Taoism, a religious and philosophical system that originated in China in the  5th-4th centuries BCE can be a confusing set of beliefs.  It is said to have been developed by Lao-tzu, a person about whom little is known.  He was born around 604 BCE  ( there is even doubt that he existed and his real name is not known) Taoist beliefs are still followed today and its influence can still be seen in Chinese thought and ways of life:  in aesthetics, hygiene and religion.  The religion starts by teaching a truth, i.e."The Tao," a term that has no set definition.  Hudson Smith, in his book "The World's Religions" offers a good explanation of this mysterious religion and there are websites that help with understanding the set of beliefs.  The beliefs derive from the "Tao Te Ching," believed to have been written by Lao-tzu. Another philosopher, Chuang-Tzu, (369 BCE-286 BCE) contributed to Tao beliefs by writing parables and allegories.
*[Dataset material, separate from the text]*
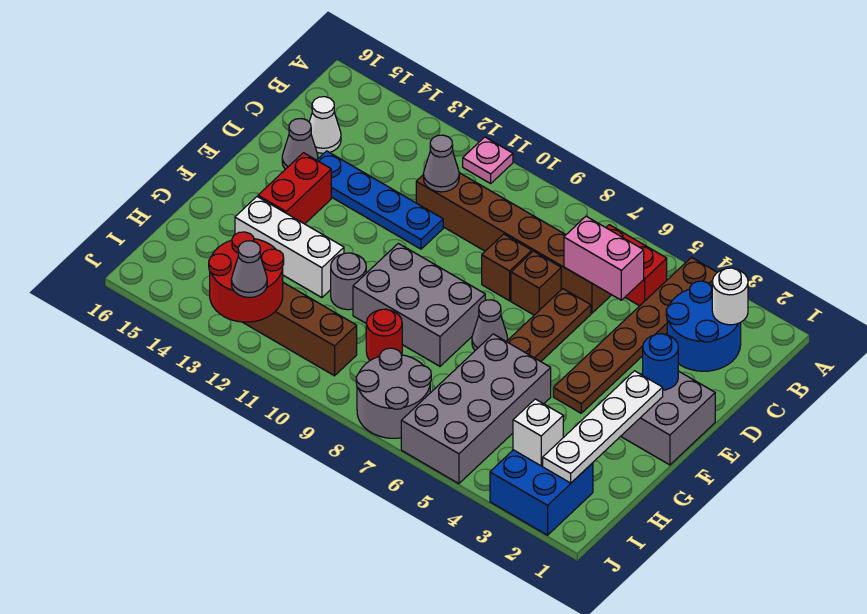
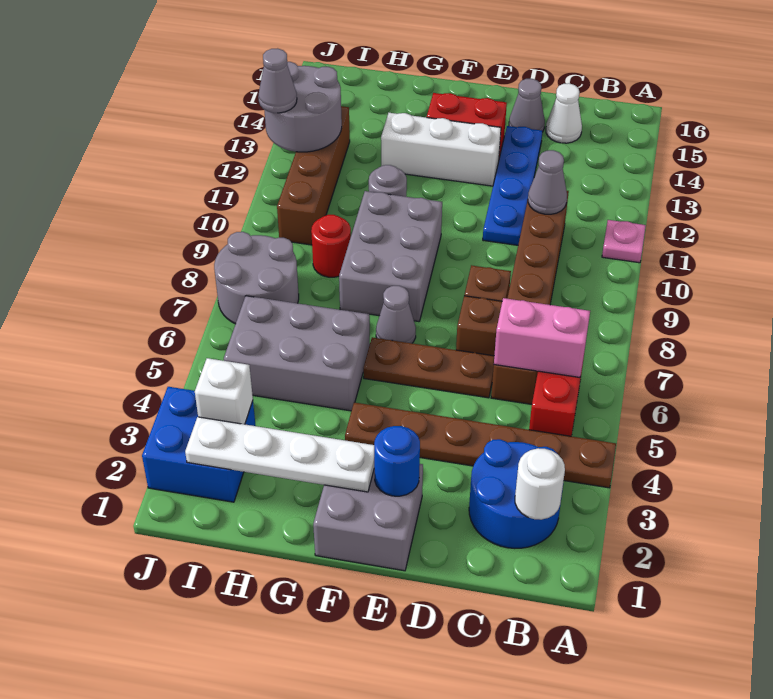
pink 1x2 brick [564,216,644,300] -> pink 1x2 brick turned to [494,298,590,377]
grey 2x4 brick [401,334,551,484] -> grey 2x3 brick [224,296,370,411]
white 1x3 brick [235,197,344,298] -> white 1x3 brick turned to [381,113,501,186]
red 2x2 round brick [209,232,284,322] -> grey 2x2 round brick [265,62,342,152]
Taoism, while not opposed to Confucianism, advocates personal growth, freedom, self-reliance and spontaneity.  Followers seek the "Tao"- an undefined term, that means, roughly, the path or way of the universe, the natural cycles of nature.  One seeks it by developing a personal code that arises from one's nature.  Activity should be spontaneous, without effort. A common analogy -as a way of explaining this "effortless activity" is the flow of water. Water flows effortlessly but over time can wear down stone.  Taoists believe it is futile to fight against natural, universal processes. One must act and live in accordance with the force that controls all creation.  There are opposite, but complementary energies in nature, i.e. Yin and Yang.  Examples are night and day, male and female.  Humans should  believe in balance and spontaneous action and live in accordance with the forces of the universe.  In accordance with their belief of living in harmony with nature, Taoists believe in noninvasive herbal remedies, deep concentration and proper breathing.  Living in harmony with nature will lead to less stress and a happier life.  One should not struggle, but accept the ways  ( however mysterious) of the universe.  The Tao may mean different things to different people, but most of all it means to accept one's nature and the natural forces of the universe.  All this may seem confusing, but Taoist beliefs go back centuries -even before there were formal Taoist writings- and its influence can be seen in Eastern cultures ( especially Chinese) today.